===== Excerpted passage
Since the attack string is javascript:alert(1), some may think that checking if it starts with javascript: or removing all instances of javascript from the string would be sufficient.

However, this approach is not effective because it is the content of the href attribute, and the attribute content in HTML can be encoded. In other words, I can do this:

<a href="&#106avascript&colon;alert(1)">click me</a>

Inside, there is no content that we want to filter, and it does not start with javascript:, so it can bypass the restriction.

A better approach is to only allow strings that start with http:// or https://. This will generally prevent any issues. Some more rigorous methods involve using JavaScript to parse the URL, like this:

console.log(new URL("javascript:alert(1)"));
/*
  {
    // ...
    href: "javascript:alert(1)",
    origin: "null",
    pathname: "alert(1)",
    protocol: "javascript:",
  }
*/

This way, you can determine if the protocol is valid based on the protocol and block any content not on the allow-list.

Another common mistake is to use URL parsing based on the hostname or origin, like this:

console.log(new URL("javascript:alert(1)"));
/*
  {
    // ...
    hostname: "",
    host: "",
    origin: null
  }
*/

When hostname or host is empty, it means it is an invalid URL. Although this method may seem fine at first glance, we can use the feature in JavaScript where // is treated as a comment, combined with newline characters, to create a string that looks like a URL but is actually a javascript: pseudo-protocol:

console.log(new URL("javascript://huli.tw/%0aalert(1)"));
/*
  {
    // ...
    hostname: "",
    host: "",
    origin: null
  }
*/

Although it looks like a URL, it works fine in Chrome without any issues or false positives. However, Safari behaves differently. When executing the same code in Safari 16.3, the output is:

console.log(new URL("javascript://huli.tw/%0aalert(1)"));
/*
  {
    // ...
    hostname: "huli.tw",
    host: "huli.tw",
    origin: "null"
  }
*/

In Safari, it successfully parses the hostname and host. By the way, I learned this trick from Masato's tweet.

If you really want to use RegExp to check if it is a javascript: pseudo-protocol, you can refer to the implementation in React's source code (many libraries use a similar RegExp):

// A javascript: URL can contain leading C0 control or \u0020 SPACE,
// and any newline or tab are filtered out as if they're not part of the URL.
// https://url.spec.whatwg.org/#url-parsing
// Tab or newline are defined as \r\n\t:
// https://infra.spec.whatwg.org/#ascii-tab-or-newline
// A C0 control is a code point in the range \u0000 NULL to \u001F
// INFORMATION SEPARATOR ONE, inclusive:
// https://infra.spec.whatwg.org/#c0-control-or-space

/* eslint-disable max-len */
const isJavaScriptProtocol =
  /^[\u0000-\u001F ]*j[\r\n\t]*a[\r\n\t]*v[\r\n\t]*a[\r\n\t]*s[\r\n\t]*c[\r\n\t]*r[\r\n\t]*i[\r\n\t]*p[\r\n\t]*t[\r\n\t]*\:/i;

From this regular expression, you can see the flexibility of javascript:. It can have additional characters before the start and even an unlimited number of newlines and tabs within the string. This is why I mentioned that it is difficult to handle it on your own because you need to be familiar with the specification to understand these behaviors.

In addition to the methods mentioned above, simply adding target="_blank" can have a significant effect because many browsers have already addressed this issue.
==========
===== Entries provided
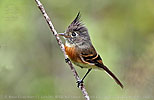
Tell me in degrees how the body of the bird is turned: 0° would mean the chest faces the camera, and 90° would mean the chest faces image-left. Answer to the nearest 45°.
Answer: approximately 90°
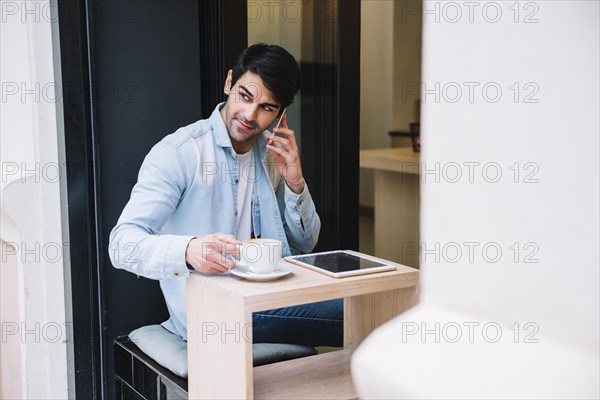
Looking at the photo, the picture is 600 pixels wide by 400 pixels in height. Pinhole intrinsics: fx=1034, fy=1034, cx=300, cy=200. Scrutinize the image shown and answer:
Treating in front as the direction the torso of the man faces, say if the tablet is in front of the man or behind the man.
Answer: in front

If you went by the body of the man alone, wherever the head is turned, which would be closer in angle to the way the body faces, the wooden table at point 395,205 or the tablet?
the tablet

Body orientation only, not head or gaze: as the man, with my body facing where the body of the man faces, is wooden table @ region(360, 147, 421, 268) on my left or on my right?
on my left

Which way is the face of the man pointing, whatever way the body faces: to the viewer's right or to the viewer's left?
to the viewer's right

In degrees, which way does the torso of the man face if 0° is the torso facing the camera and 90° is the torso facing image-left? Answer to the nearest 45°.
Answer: approximately 315°
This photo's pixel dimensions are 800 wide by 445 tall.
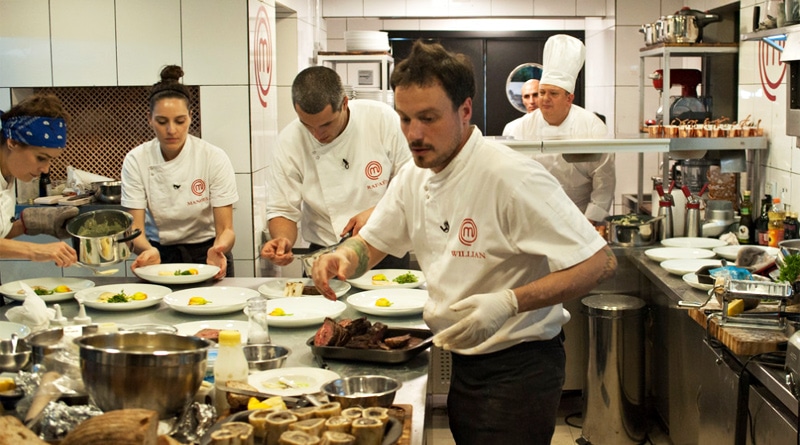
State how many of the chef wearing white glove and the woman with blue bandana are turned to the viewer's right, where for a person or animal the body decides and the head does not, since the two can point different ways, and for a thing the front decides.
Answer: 1

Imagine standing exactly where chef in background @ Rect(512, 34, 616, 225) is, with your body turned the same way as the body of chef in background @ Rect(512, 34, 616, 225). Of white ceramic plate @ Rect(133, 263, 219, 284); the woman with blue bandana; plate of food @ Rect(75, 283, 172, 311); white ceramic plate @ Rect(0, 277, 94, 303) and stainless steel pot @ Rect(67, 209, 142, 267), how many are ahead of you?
5

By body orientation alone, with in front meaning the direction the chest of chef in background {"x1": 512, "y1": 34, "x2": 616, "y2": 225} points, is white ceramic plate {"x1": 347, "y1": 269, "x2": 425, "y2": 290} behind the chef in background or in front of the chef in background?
in front

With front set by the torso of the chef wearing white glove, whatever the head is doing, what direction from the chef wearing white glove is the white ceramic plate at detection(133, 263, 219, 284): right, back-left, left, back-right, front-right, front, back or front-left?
right

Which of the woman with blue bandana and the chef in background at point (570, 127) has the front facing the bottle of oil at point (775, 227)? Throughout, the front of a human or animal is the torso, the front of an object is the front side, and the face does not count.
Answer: the woman with blue bandana

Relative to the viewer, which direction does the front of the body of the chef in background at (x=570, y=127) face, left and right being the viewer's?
facing the viewer and to the left of the viewer

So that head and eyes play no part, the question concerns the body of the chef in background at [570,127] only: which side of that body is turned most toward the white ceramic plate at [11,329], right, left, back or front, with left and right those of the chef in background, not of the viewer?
front

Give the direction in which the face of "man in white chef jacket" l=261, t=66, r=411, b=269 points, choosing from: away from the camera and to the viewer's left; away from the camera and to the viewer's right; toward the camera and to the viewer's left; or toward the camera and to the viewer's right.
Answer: toward the camera and to the viewer's left

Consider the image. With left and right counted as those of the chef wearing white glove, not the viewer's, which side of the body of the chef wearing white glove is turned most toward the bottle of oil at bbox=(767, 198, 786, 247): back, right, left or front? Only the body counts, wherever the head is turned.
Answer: back

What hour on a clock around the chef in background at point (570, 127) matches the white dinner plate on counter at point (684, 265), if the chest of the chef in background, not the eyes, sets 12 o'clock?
The white dinner plate on counter is roughly at 10 o'clock from the chef in background.

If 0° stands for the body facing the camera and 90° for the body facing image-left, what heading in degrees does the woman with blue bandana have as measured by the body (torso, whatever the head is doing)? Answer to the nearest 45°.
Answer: approximately 270°

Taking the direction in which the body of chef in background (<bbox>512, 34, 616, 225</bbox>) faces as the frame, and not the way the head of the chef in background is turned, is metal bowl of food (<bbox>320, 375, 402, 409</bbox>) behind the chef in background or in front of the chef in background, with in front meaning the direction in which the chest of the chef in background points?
in front
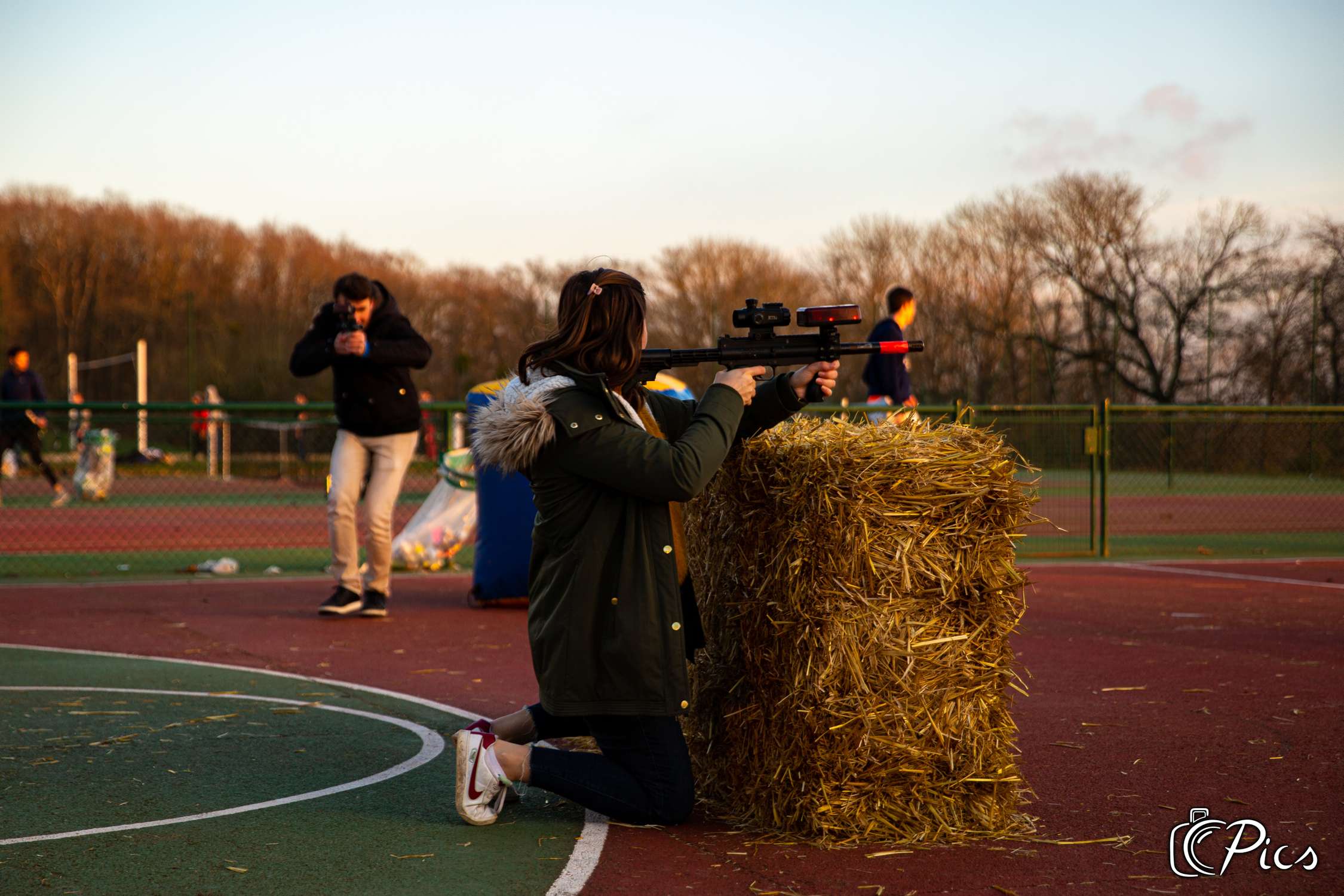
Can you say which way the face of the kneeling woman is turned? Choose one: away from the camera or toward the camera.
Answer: away from the camera

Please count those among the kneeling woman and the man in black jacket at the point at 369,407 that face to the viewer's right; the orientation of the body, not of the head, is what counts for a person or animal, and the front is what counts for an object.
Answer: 1

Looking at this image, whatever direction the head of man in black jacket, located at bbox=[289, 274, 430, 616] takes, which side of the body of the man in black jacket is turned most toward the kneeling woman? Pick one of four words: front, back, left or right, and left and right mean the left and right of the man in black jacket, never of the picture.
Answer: front

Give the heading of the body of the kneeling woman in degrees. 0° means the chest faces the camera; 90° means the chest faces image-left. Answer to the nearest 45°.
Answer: approximately 270°

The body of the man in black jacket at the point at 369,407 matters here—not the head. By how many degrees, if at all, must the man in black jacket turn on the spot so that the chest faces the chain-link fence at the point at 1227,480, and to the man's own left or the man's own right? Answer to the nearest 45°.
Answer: approximately 135° to the man's own left

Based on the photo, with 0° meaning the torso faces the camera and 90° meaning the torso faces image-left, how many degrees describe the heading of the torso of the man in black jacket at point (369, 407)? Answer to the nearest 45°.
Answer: approximately 0°

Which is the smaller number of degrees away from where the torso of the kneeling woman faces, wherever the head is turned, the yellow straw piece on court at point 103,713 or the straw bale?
the straw bale

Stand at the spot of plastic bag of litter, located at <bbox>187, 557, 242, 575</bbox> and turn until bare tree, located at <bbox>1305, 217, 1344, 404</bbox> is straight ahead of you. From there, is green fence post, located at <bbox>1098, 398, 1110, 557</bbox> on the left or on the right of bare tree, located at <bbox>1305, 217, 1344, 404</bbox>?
right

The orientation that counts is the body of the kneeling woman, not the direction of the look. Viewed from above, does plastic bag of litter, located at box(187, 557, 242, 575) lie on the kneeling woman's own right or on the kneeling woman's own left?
on the kneeling woman's own left

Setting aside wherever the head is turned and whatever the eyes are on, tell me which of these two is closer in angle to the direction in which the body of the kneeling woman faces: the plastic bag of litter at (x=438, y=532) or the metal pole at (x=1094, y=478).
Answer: the metal pole
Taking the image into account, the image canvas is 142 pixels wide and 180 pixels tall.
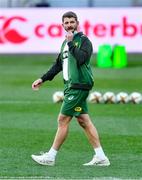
==========
= Work to complete =
**a)** Sum up the passage on javascript: URL filtering in two sentences.
**b)** Name every distinct URL property that appears in the commented output of the code in the passage on javascript: URL filtering.
**c)** Pick up the passage on javascript: URL filtering after its final sentence and keep writing it.

= Responses per task =
**a)** Checking whether an href starts with javascript: or stripping out that word does not work, because attribute content in HTML can be encoded. Allowing only http:// or https://, or parsing the URL and checking its protocol against an allow-list, is a better approach than relying on hostname or origin, and React's source code uses a RegExp for javascript: that tolerates leading control characters and any number of newlines and tabs.

**b)** href, origin, pathname, protocol, hostname, host

**c)**
In Chrome, when you click on the link, it opens a new tab with the URL about:blank#blocked. In Firefox, it opens a new tab without a URL. In Safari, nothing happens. None of these desktop browsers execute JavaScript.

The tested versions are Chrome 115, Firefox 116, and Safari 16.3.

In the real world, most links do have the target="_blank" attribute.

However, if the user clicks on the link with the middle mouse button instead of the left mouse button, the situation may be different. Therefore, regardless of the situation, the root cause should be fixed instead of relying on browser protections.

For more details, you can refer to The curious case of XSS and the mouse middle button. and Anchor Tag XSS Exploitation in Firefox with Target="_blank".

Practical Case

Let's take a look at a vulnerability discovered in the Telegram web version not long ago (June 2023). It is related to the javascript: pseudo-protocol and was mentioned in Slonser's article История одной XSS в Telegram (in Russian).

In Telegram Web A (Telegram has more than one web version), there is a function called ensureProtocol that is responsible for checking if a URL has ://. If it doesn't, it automatically adds http://:

export function ensureProtocol(url?: string) {
  if (!url) {
    return undefined;
  }
  return url.includes("://") ? url : `http://${url}`;
}

It is easy to bypass this check by using something like javascript:alert('://'). This allows the successful use of the javascript: pseudo-protocol. However, the issue is that the server also checks if the URL is a valid address, and the previous string clearly isn't.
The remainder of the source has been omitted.